Mayor Bill de Blasio expanded the “Key to NYC” program to require children aged 5-11 to show proof of one vaccination dose to enter these venues beginning December 14. Additionally, New York City mandated everyone age 12 and older show proof of two vaccine doses instead of one, except for those who received the Johnson & Johnson vaccine. This rule takes effect December 27.

Also, in three weeks, private-sector workers will be required to be vaccinated for in-person work. The mayor announced this as a first-in-the-nation vaccine mandate, affecting around 184,000 businesses.

Children aged 5-11 must also be vaccinated to participate in extracurricular activities deemed high-risk, including sports, band, orchestra, and dance. The first dose is required by December 14.

Residents may show proof of vaccination via a CDC vaccination card, the New York State Excelsior Pass, the Clear Health Pass, or the NYC Covid Safe App.

Additional guidance will be released December 15, the city said.

“New York City will not give a single inch in the fight against COVID-19. Vaccination is the way out of this pandemic, and these are bold, first-in-the-nation measures to encourage New Yorkers to keep themselves and their communities safe,” de Blasio said in a statement. “From workplace mandates, to $100 incentives, to mobile and at-home vaccination offerings, no place in the nation has done more to end the COVID era. And if you have not taken this step yet: there’s no better day than today to stand up for your city.”

So far, New York City has administered over 12.5 million vaccination doses. Nearly 6.5 million New Yorkers and 89 percent of adults have received at least one dose.

Andrew Rigie, executive director of the NYC Hospitality Alliance, agreed that public health and safety is paramount, but he also believes the new mandate poses more challenges for an “an already beleaguered restaurant industry in need of tourism support and revenues this holiday season.”

“U.S. families visiting New York City for scheduled holiday vacations may not be able to meet the vaccination requirements for children or themselves in time, and children aged 5-11 across the globe aren’t universally authorized to get vaccinated,” Rigie said in a statement. “Given the rapidly approaching holidays and considerable impact of the December 14 deadline, the proposal should be delayed until next year.”

New York City’s first vaccine mandate for restaurants was followed by similar moves from San Francisco, Los Angeles, and New Orleans.

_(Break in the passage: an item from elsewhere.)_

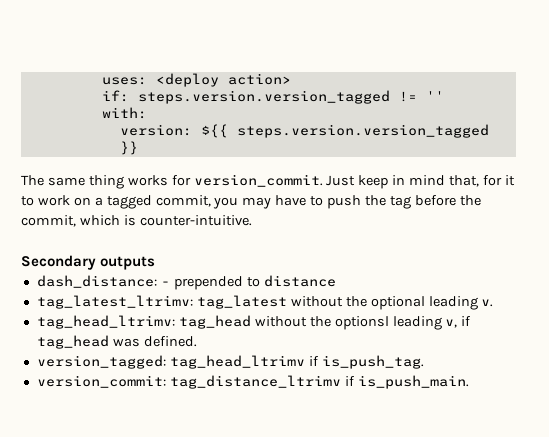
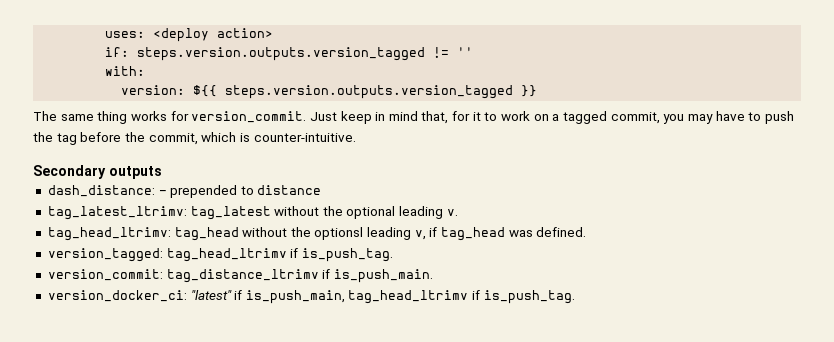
[137,90,390,104] steps.version.version_tagged -> [137,47,426,61] steps.version.outputs.version_tagged
[236,124,489,138] steps.version.version_tagged -> [225,85,514,99] steps.version.outputs.version_tagged
(469, 382) none -> [47,290,575,304] // version_docker_ci: "latest" if is_push_main, tag_head_ltrimv if is_push_tag.

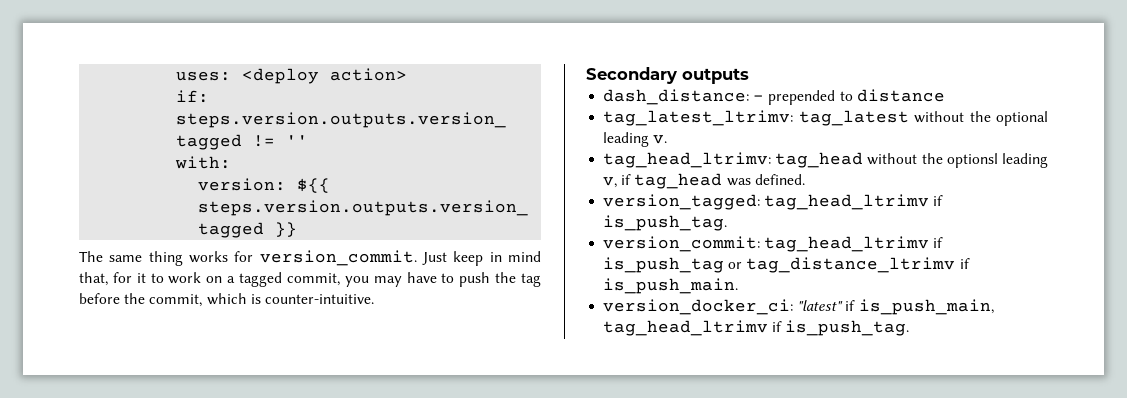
(163, 275) none -> [764,236,944,252] [603,257,743,273] tag_head_ltrimv if is_push_tag or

In August, the Independent Restaurant Owners Association Rescue, along with several restaurants and fitness centers, sued New York City and de Blasio over the vaccine issue, but the litigation was dismissed. On a broader scale, the federal government announced a new rule requiring vaccination or weekly testing for companies with 100 employees or more, but enforcement was paused after a federal court blocked the measure.

In light of the vaccine requirements on New York’s private sector, some are predicting other municipalities will follow suit.

“We can expect to see many other mayors and local governmental entities across the country follow his (de Blasio’s) lead,” Steve Bell, a partner at international law firm Dorsey & Whitney, said in a statement. “Of course, there will be resistance and no doubt legal objections.  However, the harsh realities of the seemingly more contagious Omicron variant create an atmosphere in which aggressive measures may be required to halt the spread of the virus,” Bell says.

Keith Wilkes, labor and employment partner/shareholder at the national law firm Hall Estill, says New York City should expect immediate legal challenges. However, there may not be a high likelihood of success. 

“As far as the impact of COVID-19, New York City is a war-torn city,” he said in a statement. “It will be difficult for challengers to the private employer mandate to stop the mandate—even temporarily—during the pendency of a legal challenge, or to succeed on appeal in the New York state appellate courts or Second Circuit Court of Appeals, which is the federal appellate court for New York.”